====== DATA TO PROCESS ======

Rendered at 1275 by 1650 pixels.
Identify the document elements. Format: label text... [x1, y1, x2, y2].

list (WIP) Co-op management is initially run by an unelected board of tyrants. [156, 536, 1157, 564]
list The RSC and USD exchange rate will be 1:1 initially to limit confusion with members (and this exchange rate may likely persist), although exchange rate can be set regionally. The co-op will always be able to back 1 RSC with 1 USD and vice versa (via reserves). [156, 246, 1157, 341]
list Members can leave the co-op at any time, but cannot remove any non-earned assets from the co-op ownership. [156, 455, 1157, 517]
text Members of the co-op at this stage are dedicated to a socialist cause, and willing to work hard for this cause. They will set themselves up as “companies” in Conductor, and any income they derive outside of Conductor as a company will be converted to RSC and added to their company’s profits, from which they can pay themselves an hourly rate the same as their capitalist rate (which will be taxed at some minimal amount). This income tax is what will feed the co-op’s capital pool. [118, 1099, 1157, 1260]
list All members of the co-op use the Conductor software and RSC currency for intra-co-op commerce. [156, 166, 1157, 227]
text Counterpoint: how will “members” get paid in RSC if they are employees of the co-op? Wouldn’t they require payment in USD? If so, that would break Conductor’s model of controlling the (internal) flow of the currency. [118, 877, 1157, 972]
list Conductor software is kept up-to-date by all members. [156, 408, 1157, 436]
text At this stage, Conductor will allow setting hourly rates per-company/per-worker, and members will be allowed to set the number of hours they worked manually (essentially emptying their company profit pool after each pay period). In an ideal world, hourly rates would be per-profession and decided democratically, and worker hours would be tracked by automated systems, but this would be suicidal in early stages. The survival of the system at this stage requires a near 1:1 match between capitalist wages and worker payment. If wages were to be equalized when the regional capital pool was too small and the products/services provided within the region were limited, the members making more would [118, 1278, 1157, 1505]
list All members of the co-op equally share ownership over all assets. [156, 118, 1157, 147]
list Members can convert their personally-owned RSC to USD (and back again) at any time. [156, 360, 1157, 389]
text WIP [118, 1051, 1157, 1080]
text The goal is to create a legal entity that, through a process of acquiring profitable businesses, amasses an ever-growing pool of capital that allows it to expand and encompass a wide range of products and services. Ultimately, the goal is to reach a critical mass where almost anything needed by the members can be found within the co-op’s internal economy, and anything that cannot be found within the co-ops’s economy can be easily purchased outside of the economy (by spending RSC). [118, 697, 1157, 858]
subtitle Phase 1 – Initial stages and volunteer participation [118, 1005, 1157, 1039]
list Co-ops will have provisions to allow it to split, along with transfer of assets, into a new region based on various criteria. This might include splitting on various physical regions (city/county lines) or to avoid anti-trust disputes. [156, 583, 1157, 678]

======

**EXERCISE GOAL**:
Reproduce every one of the rows above verbatim.

**EXERCISE OUTPUT**:
Rendered at 1275 by 1650 pixels.
Identify the document elements. Format: label text... [x1, y1, x2, y2].

list (WIP) Co-op management is initially run by an unelected board of tyrants. [156, 536, 1157, 564]
list The RSC and USD exchange rate will be 1:1 initially to limit confusion with members (and this exchange rate may likely persist), although exchange rate can be set regionally. The co-op will always be able to back 1 RSC with 1 USD and vice versa (via reserves). [156, 246, 1157, 341]
list Members can leave the co-op at any time, but cannot remove any non-earned assets from the co-op ownership. [156, 455, 1157, 517]
text Members of the co-op at this stage are dedicated to a socialist cause, and willing to work hard for this cause. They will set themselves up as “companies” in Conductor, and any income they derive outside of Conductor as a company will be converted to RSC and added to their company’s profits, from which they can pay themselves an hourly rate the same as their capitalist rate (which will be taxed at some minimal amount). This income tax is what will feed the co-op’s capital pool. [118, 1099, 1157, 1260]
list All members of the co-op use the Conductor software and RSC currency for intra-co-op commerce. [156, 166, 1157, 227]
text Counterpoint: how will “members” get paid in RSC if they are employees of the co-op? Wouldn’t they require payment in USD? If so, that would break Conductor’s model of controlling the (internal) flow of the currency. [118, 877, 1157, 972]
list Conductor software is kept up-to-date by all members. [156, 408, 1157, 436]
text At this stage, Conductor will allow setting hourly rates per-company/per-worker, and members will be allowed to set the number of hours they worked manually (essentially emptying their company profit pool after each pay period). In an ideal world, hourly rates would be per-profession and decided democratically, and worker hours would be tracked by automated systems, but this would be suicidal in early stages. The survival of the system at this stage requires a near 1:1 match between capitalist wages and worker payment. If wages were to be equalized when the regional capital pool was too small and the products/services provided within the region were limited, the members making more would [118, 1278, 1157, 1505]
list All members of the co-op equally share ownership over all assets. [156, 118, 1157, 147]
list Members can convert their personally-owned RSC to USD (and back again) at any time. [156, 360, 1157, 389]
text WIP [118, 1051, 1157, 1080]
text The goal is to create a legal entity that, through a process of acquiring profitable businesses, amasses an ever-growing pool of capital that allows it to expand and encompass a wide range of products and services. Ultimately, the goal is to reach a critical mass where almost anything needed by the members can be found within the co-op’s internal economy, and anything that cannot be found within the co-ops’s economy can be easily purchased outside of the economy (by spending RSC). [118, 697, 1157, 858]
subtitle Phase 1 – Initial stages and volunteer participation [118, 1005, 1157, 1039]
list Co-ops will have provisions to allow it to split, along with transfer of assets, into a new region based on various criteria. This might include splitting on various physical regions (city/county lines) or to avoid anti-trust disputes. [156, 583, 1157, 678]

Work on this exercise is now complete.